Self-proclaimed super practical people, Arleena pointed to the barn board and corrugated steel walls, now water-stained, almost a month after the flood. What remained above the water line in their unoccupied home Monday was rustic and welcoming—clearly a result of rolling up their own sleeves and putting in hard work to make it their own.
“The toughest part is the unknown. Can we stay and raise the house, or are we taking a buyout?” she quipped, as they, like so many others, wait for answers from the Federal Emergency Management Association and other organizations of assistance.
For now, the young family is displaced, living in a camper in their back yard, with a living room set up in their garage. They’re seeking temporary housing.
“We don’t want to leave this area; our hearts are in this town,” explained the two, who both grew up in the community. “There are houses for sale, but we still have a mortgage payment.”

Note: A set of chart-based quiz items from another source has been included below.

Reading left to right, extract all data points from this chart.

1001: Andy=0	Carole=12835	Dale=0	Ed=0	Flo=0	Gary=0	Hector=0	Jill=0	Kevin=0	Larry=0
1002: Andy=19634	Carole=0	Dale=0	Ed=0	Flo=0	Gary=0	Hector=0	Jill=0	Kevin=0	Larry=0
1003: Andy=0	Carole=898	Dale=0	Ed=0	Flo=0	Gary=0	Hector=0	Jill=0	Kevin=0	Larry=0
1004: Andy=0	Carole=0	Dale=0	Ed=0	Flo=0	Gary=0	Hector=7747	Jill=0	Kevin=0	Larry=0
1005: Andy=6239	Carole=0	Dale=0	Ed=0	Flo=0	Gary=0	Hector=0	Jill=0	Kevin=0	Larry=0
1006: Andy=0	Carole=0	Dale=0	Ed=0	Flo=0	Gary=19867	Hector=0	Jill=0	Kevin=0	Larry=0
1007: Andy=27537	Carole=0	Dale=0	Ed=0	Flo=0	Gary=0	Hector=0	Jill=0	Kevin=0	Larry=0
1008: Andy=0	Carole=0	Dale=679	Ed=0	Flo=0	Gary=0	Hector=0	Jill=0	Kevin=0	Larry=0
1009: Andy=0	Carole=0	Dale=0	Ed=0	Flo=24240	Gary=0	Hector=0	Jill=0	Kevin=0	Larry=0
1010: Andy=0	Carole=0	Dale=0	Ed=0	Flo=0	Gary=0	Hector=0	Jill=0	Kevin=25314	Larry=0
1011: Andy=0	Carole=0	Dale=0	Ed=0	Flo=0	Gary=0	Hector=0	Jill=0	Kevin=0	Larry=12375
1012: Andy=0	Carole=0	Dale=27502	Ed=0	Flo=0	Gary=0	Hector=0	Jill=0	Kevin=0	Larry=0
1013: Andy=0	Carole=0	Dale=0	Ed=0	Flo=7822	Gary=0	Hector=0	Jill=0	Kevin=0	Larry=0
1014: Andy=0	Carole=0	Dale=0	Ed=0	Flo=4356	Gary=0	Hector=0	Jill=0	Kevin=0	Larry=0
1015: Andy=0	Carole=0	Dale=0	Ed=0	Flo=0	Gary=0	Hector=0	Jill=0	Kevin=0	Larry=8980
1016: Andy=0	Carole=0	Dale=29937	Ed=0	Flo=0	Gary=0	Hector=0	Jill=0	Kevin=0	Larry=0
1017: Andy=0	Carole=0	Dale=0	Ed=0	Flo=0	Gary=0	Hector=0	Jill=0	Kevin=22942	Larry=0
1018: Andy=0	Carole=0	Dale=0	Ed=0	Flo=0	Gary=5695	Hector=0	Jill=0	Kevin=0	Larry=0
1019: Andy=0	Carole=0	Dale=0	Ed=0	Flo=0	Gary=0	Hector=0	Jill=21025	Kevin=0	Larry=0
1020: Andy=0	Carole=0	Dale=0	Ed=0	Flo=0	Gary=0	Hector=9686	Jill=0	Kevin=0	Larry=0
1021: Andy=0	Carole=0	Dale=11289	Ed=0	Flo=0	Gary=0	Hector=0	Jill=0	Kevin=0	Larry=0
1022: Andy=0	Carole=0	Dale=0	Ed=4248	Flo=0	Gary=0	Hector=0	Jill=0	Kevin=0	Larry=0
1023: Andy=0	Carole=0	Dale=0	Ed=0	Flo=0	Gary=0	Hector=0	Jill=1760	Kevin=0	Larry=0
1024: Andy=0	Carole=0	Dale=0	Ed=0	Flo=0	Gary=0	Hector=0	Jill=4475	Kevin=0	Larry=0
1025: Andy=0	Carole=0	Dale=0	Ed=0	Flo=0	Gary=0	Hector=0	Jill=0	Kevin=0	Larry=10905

In recounting the adversity, the couple stood outside their one-story home, making plenty of light out of such a devastating situation. Their home was one of three in Gays Mills that had its foundation blown out because of the flood waters, Arleena said. The concrete walls of the basement shifted, leaving an approximate 7×2-foot section to buckle and cave in beneath the house. A gaping hole is now a staggering reminder of this unnerving flood. On Monday, the hole remained filled with 3 feet of murky water and cluttered with a water heater, cinder blocks and other basement mainstays.
“We have our own pool,” she joked. “The first couple weeks, I was an emotional mess. I felt helpless. But now, we might as well laugh about it.”
They’ve had water fights with their kids. They’ve bantered with friends about their new lakeside property. They’ve stepped back and enjoyed their Labrador’s entertainment, splashing through the water.
Their positive outlook is their way of dealing with the tragedy that’s been thrown at them. They are optimistic that this impossible moment in their lives will work itself out. They know they won’t “go without.”
They’re comforted, knowing they’re going through this, together, with their fellow Kickapoo River neighbors.
They are grateful, just like the Olson family, for the cordial collaboration of the community and school, fire department and emergency organizations, volunteers and donors.
Yet, they admit, it’s rough not having “a home,” where they can go relax and feel normal.
“It’s surreal. You feel like you’re home, but you’re not, really,” Augie described.
“It’s like the whole town is on pause,” added Arleena.
Many are waiting. Many have questions. Not just personal concerns, but some about the future of little river towns like theirs.
Arleena said places like Barnum and Bell Center have grown quiet. She hopes something can be done to prevent Gays Mills and others’ beloved hometowns, like Steuben and Viola, from becoming ghost towns too.